Love Among the Ruins
If I take one more step, I am quite sure that I shall collapse into a crumpled heap of fatigue. I am halfway through the formidable task of unpacking and reassembling my room. When did I amass enough possessions to fill four giant boxes, two enormous suitcases and an adorable carry-on, not to mention the very full bedroom that I left in Bim to begin with? Now I have to unpack, stack, arrange, squeeze, balance and store items until my room looks somewhat presentable. A girl must have her orgies in a clean and clutter-free room after all. I can’t have the other swingers being told that I can’t keep my bedroom looking decent…
So far the task has been reasonably successful. I managed to unpack, sort and shelve most of my many, many, many books. Some of my bags, shoes and clothes have been settled in place. But I have quite a way to go indeed. At this point, I’m just placing items randomly around the house until I find somewhere to put them eventually. Hence, all my cds are stacked on the dryer and assorted items are scattered on the floor at odd intervals throughout the house. My parents are becoming awfully adept at side-stepping high-heeled shoes, Ghanaian carvings and bubbled-wrapped crockery. My mother has taken a particular liking to the bubble wrap with the very large bubbles and delighted herself today by popping them loudly and at length until I begged her to stop. I shall have my work cut out for me tomorrow because I am determined to have a respectable room by Monday. Let the orgies begin!
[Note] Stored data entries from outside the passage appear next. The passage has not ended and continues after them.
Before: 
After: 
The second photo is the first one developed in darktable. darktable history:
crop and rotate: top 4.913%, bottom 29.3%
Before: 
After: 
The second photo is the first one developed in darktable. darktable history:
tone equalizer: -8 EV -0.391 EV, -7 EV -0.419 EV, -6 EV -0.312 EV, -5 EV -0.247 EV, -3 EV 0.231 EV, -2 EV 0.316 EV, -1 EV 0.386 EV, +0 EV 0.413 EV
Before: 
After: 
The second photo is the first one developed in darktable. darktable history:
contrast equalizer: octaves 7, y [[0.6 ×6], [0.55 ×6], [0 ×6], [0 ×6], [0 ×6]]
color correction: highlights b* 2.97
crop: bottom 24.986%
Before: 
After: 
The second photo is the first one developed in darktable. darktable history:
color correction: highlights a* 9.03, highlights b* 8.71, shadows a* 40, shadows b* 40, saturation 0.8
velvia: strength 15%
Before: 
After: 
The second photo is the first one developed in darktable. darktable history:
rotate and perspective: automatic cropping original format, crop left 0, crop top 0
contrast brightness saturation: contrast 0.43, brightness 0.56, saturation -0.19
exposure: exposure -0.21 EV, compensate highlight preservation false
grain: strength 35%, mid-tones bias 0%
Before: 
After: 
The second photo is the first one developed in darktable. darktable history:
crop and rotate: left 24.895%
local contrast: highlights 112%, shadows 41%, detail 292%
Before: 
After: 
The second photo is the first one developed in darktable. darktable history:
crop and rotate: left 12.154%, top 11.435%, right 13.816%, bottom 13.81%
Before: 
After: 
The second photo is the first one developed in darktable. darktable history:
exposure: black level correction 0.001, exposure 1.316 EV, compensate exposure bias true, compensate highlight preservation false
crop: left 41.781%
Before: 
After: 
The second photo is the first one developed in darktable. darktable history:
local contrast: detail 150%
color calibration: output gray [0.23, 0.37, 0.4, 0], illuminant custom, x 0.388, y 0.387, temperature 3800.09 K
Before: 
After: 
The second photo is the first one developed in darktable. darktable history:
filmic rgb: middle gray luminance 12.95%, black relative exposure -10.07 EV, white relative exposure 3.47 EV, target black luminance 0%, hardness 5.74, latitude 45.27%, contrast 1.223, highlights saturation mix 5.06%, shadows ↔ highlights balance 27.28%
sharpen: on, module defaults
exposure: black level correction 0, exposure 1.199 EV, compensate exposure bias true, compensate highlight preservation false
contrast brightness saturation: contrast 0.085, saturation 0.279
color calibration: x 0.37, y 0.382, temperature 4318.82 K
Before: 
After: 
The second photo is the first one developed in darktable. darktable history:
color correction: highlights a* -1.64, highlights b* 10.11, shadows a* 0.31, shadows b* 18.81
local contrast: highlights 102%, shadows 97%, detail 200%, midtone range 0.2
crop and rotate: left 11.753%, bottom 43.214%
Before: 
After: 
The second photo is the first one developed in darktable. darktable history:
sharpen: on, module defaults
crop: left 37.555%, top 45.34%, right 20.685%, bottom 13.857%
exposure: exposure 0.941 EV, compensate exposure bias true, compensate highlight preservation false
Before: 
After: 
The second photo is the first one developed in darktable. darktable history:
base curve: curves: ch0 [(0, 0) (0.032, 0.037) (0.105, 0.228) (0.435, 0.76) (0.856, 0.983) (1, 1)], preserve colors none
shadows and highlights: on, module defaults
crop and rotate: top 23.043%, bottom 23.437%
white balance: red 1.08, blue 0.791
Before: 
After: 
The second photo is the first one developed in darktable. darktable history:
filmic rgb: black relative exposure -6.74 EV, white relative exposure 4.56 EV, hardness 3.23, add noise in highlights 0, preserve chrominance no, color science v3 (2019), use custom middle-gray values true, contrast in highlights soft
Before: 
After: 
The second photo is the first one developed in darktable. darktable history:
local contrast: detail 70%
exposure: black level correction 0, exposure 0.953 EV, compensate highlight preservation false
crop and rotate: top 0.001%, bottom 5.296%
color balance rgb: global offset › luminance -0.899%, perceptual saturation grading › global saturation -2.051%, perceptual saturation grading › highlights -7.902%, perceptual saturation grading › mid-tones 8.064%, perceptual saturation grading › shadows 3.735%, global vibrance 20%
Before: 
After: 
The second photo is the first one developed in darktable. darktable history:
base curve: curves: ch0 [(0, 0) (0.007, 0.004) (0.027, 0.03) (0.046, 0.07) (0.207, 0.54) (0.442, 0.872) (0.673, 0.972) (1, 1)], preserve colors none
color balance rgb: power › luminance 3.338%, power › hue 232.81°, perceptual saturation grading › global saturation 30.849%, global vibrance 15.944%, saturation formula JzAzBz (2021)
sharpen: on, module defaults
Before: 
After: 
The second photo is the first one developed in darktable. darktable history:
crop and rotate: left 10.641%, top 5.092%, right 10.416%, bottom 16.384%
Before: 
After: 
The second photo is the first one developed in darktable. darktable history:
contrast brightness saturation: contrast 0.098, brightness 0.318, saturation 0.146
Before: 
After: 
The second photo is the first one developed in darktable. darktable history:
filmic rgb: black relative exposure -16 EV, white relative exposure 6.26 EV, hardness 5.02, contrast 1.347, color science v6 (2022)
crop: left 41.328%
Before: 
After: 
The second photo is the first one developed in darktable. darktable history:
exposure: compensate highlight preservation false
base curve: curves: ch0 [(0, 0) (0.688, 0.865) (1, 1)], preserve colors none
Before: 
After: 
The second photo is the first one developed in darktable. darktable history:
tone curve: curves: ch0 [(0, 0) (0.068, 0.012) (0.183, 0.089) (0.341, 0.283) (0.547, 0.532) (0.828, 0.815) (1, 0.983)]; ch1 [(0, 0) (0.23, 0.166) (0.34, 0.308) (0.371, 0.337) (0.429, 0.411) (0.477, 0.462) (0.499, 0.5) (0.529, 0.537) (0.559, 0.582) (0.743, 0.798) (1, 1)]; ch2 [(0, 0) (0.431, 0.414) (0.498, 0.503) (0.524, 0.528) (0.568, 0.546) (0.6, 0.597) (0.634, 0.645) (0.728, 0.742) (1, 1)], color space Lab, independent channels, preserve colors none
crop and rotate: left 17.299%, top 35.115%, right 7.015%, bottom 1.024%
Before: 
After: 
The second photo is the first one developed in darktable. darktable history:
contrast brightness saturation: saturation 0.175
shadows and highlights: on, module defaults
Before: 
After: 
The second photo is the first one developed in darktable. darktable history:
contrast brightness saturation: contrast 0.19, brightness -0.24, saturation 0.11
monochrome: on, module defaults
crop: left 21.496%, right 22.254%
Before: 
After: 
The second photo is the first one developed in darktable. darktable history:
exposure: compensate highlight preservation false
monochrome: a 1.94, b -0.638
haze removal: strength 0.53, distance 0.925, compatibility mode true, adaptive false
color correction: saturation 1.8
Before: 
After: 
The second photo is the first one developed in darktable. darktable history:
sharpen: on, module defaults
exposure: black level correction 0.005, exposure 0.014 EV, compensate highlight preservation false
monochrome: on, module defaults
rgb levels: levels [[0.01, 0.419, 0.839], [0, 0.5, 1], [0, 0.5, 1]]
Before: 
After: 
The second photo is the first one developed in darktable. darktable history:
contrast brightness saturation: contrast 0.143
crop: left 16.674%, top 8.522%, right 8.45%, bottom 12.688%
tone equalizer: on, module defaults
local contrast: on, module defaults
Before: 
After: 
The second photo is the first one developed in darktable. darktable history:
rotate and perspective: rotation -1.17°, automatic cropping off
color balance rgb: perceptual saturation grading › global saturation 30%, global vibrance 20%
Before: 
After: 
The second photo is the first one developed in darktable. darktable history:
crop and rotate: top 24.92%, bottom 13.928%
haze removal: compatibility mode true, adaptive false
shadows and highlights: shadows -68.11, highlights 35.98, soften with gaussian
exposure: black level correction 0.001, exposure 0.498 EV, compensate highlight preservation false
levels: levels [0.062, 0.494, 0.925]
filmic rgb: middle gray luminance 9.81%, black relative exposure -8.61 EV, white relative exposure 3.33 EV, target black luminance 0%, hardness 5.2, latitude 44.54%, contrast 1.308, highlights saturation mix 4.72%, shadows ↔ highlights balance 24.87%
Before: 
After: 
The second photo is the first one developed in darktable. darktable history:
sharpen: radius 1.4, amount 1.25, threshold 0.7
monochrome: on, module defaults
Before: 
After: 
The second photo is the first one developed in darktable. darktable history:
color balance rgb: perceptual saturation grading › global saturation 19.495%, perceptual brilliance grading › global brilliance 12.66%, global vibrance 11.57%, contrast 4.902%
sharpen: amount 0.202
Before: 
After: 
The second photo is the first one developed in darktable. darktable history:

The best part, or rather the least evil part, of being forced to go through my belongings with a fine-toothed comb is that I come across the most interesting things sometimes. Today for instance, I discovered my hair-dryer that I lost a good 5+ years ago. Still works too.
But a lot more fun to look through was … the envelope. The envelope contains *drum roll please* most of the love-letters that I have ever received, from 1st form to quite recently. I promised myself that I would always keep them, in order to take that occasional stroll down memory lane. I kept that promise for the most part but some of them were just too painful to keep and found themselves, in crumpled shreds no less, in the landfill. But today I laughed gleefully as I reread the words that had been addressed to me so many years ago. From the “tick this box if you would be my girlfriend” to the anonymous deliveries from friends with instructions to meet admirers at a designated places where they would reveal their identities. I smiled at the poetry from my young Shakespeares and sighed over written apologies for infidelities.
Young love is charming indeed. I remember how very painful and complicated it seemed back then. Pity that it became significantly more painful and complicated as I grew older. I raise my glass to the days of trying to figure out who wrote “Your hair looks beautiful today and so do you.” Cheers to teenage romance! May I always remember my love-notes and their gallant authors.